Congressmen Earl Pomeroy along with members of British Parliament David Anderson and Thomas Docherty talked global politics with students as part of the US State Department's Visitor Leadership program.

"It's a special treat to get them to come out to North Dakota to see how we live here, how we do things and for us to learn from them." Congressman Earl Pomeroy said.

Students in the international politics class say it is great to hear about how other political systems work and what others think of our political process.

"I learned a lot of new things that I haven't known before today and it was definitely a new experience especially coming from people who have lived abroad and have a different view than ours." UND student John Chitu said.

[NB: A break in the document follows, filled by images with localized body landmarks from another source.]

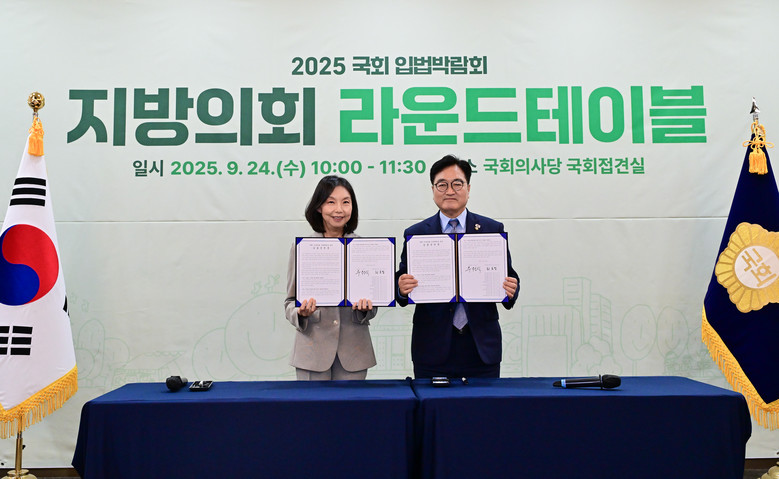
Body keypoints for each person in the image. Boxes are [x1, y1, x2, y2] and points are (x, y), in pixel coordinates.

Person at [396, 155, 520, 379]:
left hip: (481, 348)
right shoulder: (417, 234)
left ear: (468, 188)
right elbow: (401, 284)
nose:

And learning about different views is just one of the things Pomeroy says is important about this program.

"These students fully understand the world of the 21st century is pretty small and their role as an American is going to inevitably bring them in contact with, in a very meaningful way, other countries." Pomeroy said.

Today had parliament members and the congressman saying they are excited to see what the future holds.

"I think what was fascinating today and what was very encouraging was the general interest and excitement about an exchange of ideas that we were able to do." Docherty said.

"Their thinking much more globally then I think my generation did and I think it's a sign of the 21st century and a sign our young people are getting ready for the challenges they'll have ahead." Pomeroy said.

Challenges they'll face...with at least a couple new perspectives.